Clip thinking: how information consumption is changing in the XNUMXst century

Over the past couple of decades, the information field has changed dramatically, and with it the features of our perception of information. How did content producers have to adapt their messages to our new needs?

About the Author: Alexander Izryadnov, co-founder and CEO of Vinci Agency.

With the advent of the Internet, the number of channels for obtaining information has grown exponentially: instead of several newspapers and television channels, we have received billions of sources, a huge variety of formats and, as a result, an infinitely dense information flow. It is completely impossible to pass it through yourself, so people have developed tough filters that filter out unnecessary messages and save you from overload. Now a person is much more difficult to “hook”.

Most of the content that comes into our field of vision, we do not even fix, and if we pay attention to it, we quickly throw it out of our heads. That is why the media, politicians and bloggers are forced to change the format of broadcasting their messages.

Current trends in content delivery:

I will expand on these points in more detail.

Fight for the audience

Producers of information, whether they be media, politicians, public figures or brand marketers, have to fight a real fight for the interest of the audience. Over several information-saturated decades, we managed to develop high expectations from the information received. And the more attractive it is, the better it “gets” into the audience, the more chances it has to attract attention. Therefore, although everyone now has access to the mass broadcast of their thoughts, it is not enough to start your own channel on Telegram or on YouTube to form the agenda. If the content is boring and not relevant, the audience will simply pass by.

The same applies to the variety of formats: infographics, videos, stories, podcasts, tests, posts on social networks – the right mix of all this, of course, increases the chances of “reaching out” to a person, but this is impossible without high-quality content. For example, The New York Times has relied on diverse – journalists talk about politics, business, science, health, culture and food – and high-quality content. It can be accessed via paywall. As a result, the NYT has become the most widely read paid publication in the world.

Another feature of modernity has become the parallel consumption of content: while watching a series, we can simultaneously not only scroll through the Instagram feed and talk with a friend, but also google information about the same series or actors.

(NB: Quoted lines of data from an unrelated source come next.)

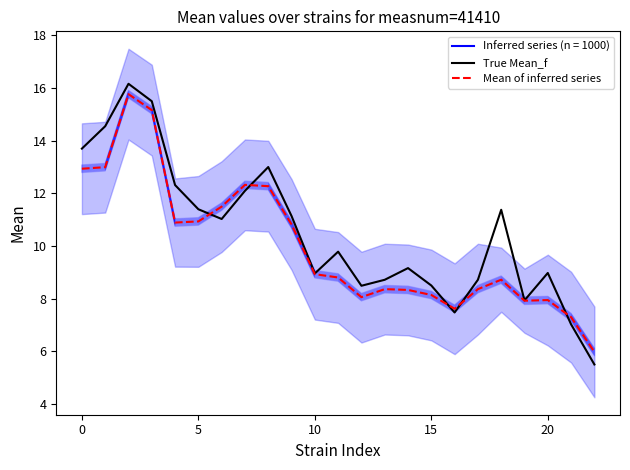

What is the smallest value displayed?

5.5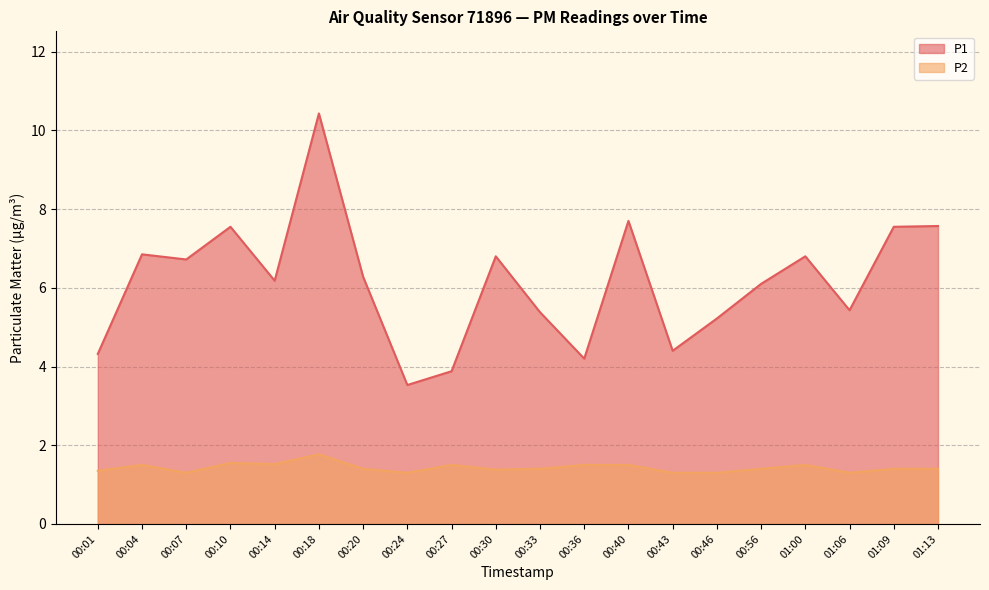

What is the maximum value shown in the chart?

10.4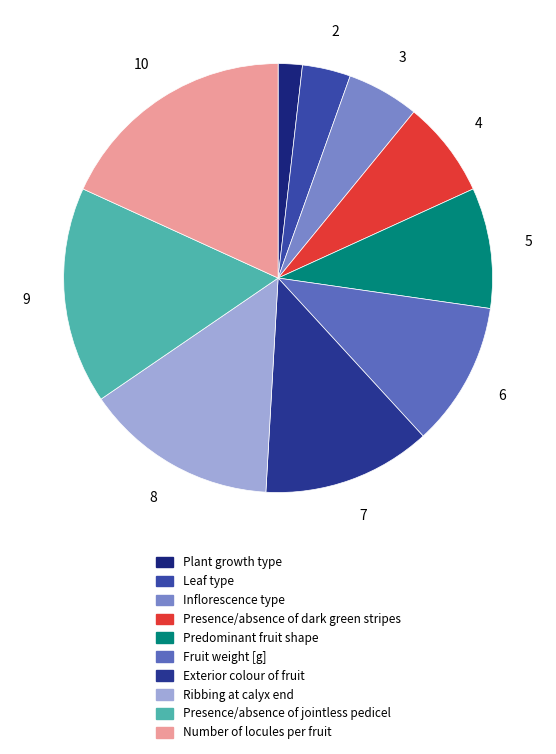

To the nearest percent, what is the combined percentage of Ribbing at calyx end and Inflorescence type?

20%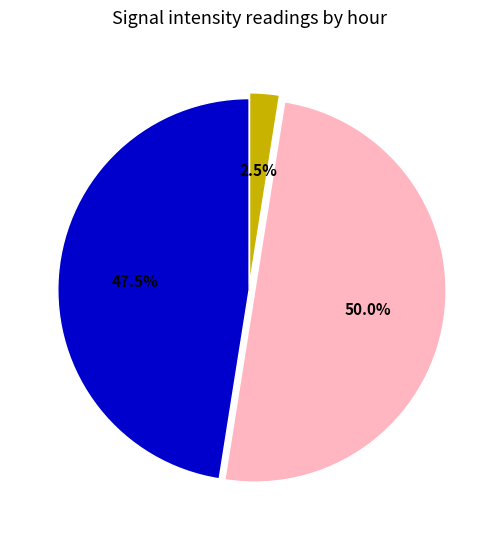

Is there a majority slice in this chart?

No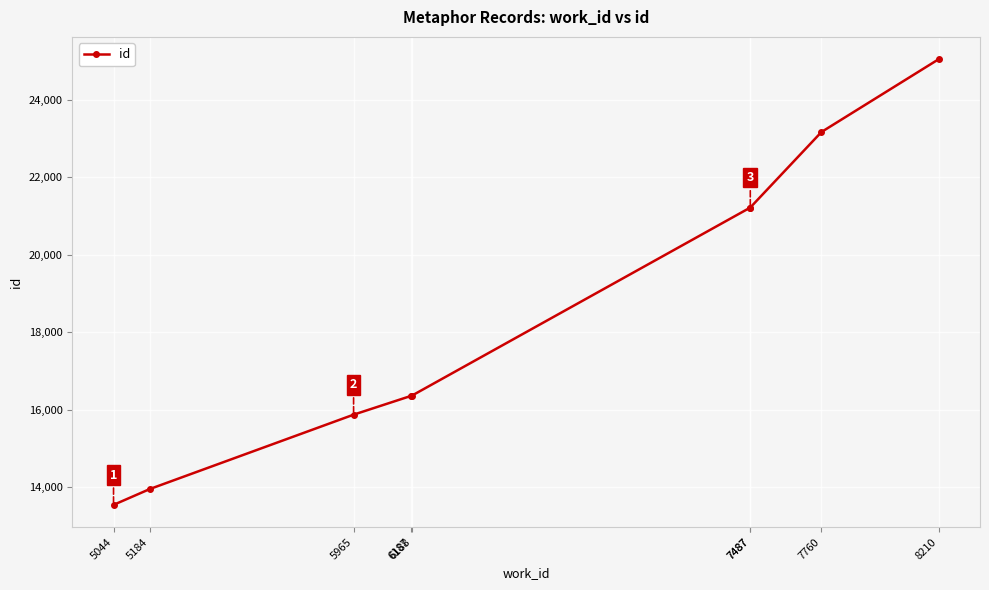

Reading right to left, extract all data points from this chart.

25053	23173	21224	21223	16366	16365	15877	13960	13549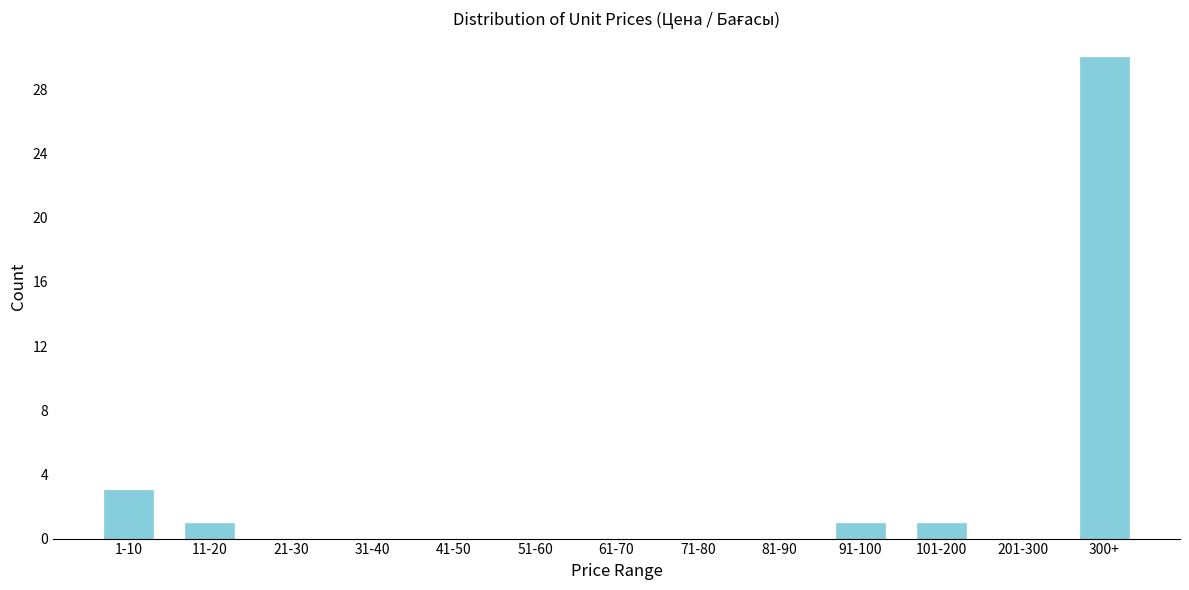

Reading right to left, extract all data points from this chart.

300+=30	201-300=0	101-200=1	91-100=1	81-90=0	71-80=0	61-70=0	51-60=0	41-50=0	31-40=0	21-30=0	11-20=1	1-10=3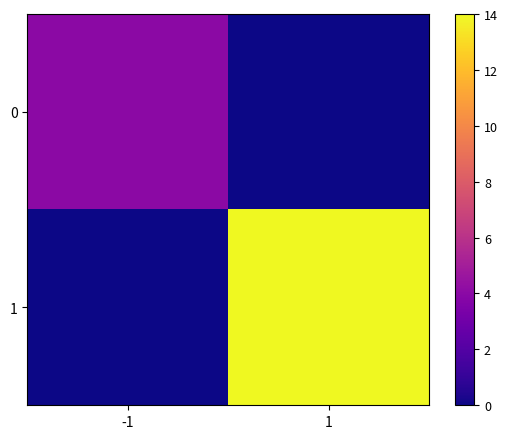

How many data points does each series have?

2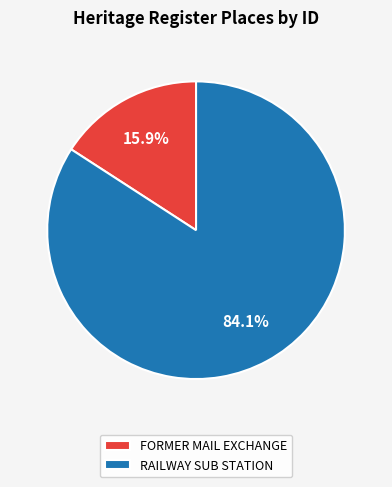

To the nearest percent, what portion does FORMER MAIL EXCHANGE represent?

16%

For content producers, our multitasking has opened up the opportunity to influence the audience in a complex way, attacking it with our messages through all possible channels. In particular, for these reasons, most media are no longer limited to a website or a printed version, supplementing them with pages on social networks, an application, podcasts or a YouTube channel.

Miniseries and voice-over rejection

The increased information load could not but affect the concentration of attention: we began to perceive long formats with difficulty, often do not read the news beyond the headline and lead paragraph, and from a series of stories on Instagram we watch only the first one in full. Today, users do not read the content completely, but scan the page diagonally, stopping their eyes only on its individual elements.

As a result, formats are getting shorter: long reads have been replaced by short notes, and endless soap operas have given way to miniseries, and even in a regular series, the number of episodes per season has been reduced from the standard ten to six or eight episodes (as happened, for example, with ” Game of Thrones). This is largely due to the desire to reduce production costs, but to a greater extent it is dictated by the desire to ensure that the maximum number of viewers watch the entire season.

To make it easier to read, content is broken up into small chunks, which is why the Instagram story format has proven so popular. The number of thoughts embedded in the message is also reduced. Although our bandwidth has increased over the past 25 years, it still proved to be finite – therefore, along with the expansion of the number of channels of influence, the diversity of content is reduced. The principle of “one piece of content – one thought” applies to all formats. A good illustration of this thesis can be a typical text in the American media, where the same message is repeated in the headline, lead paragraph, first paragraph, and so on – so that the reader accurately catches what they want to convey to him. Messages are “cleaned out” not only from additional meanings, but also from superfluous layers: for example, voice-overs gradually disappear from commercials so as not to distract the viewer from the main idea.

End of reflection

The increase in the density of the information flow is associated with another trend: subtext is gradually disappearing from the information. If earlier the author often put an implicit meaning into the message in the expectation that the audience would see him and he would respond to her, today information producers are trying to speak as straightforwardly as possible and avoid discrepancies. All efforts are now directed not to dialogue with the public and receiving feedback from it, but to conveying the message as accurately as possible. And it’s not that people are becoming stupid: the reason lies in the huge amount of information that we deal with every day. There is simply no time left for “reading” in such conditions, so content producers consciously refuse to rely on the audience’s ability to reflect.

But the subtext is replaced by an emotional load: any message now must necessarily be emotionally charged, contain a ready-made emotional experience. In particular, this is why it is so often said that the demand for independent journalism is disappearing in the world. It is interesting for us to perceive such information, where the attitude of the author was originally laid down. This is also partly due to an increase in the information load: we have no time to reflect on the message, to develop our own opinion and attitude towards it. Therefore, someone who can do all this work for us, including in relation to emotional experiences, enjoys the well-deserved attention of the audience.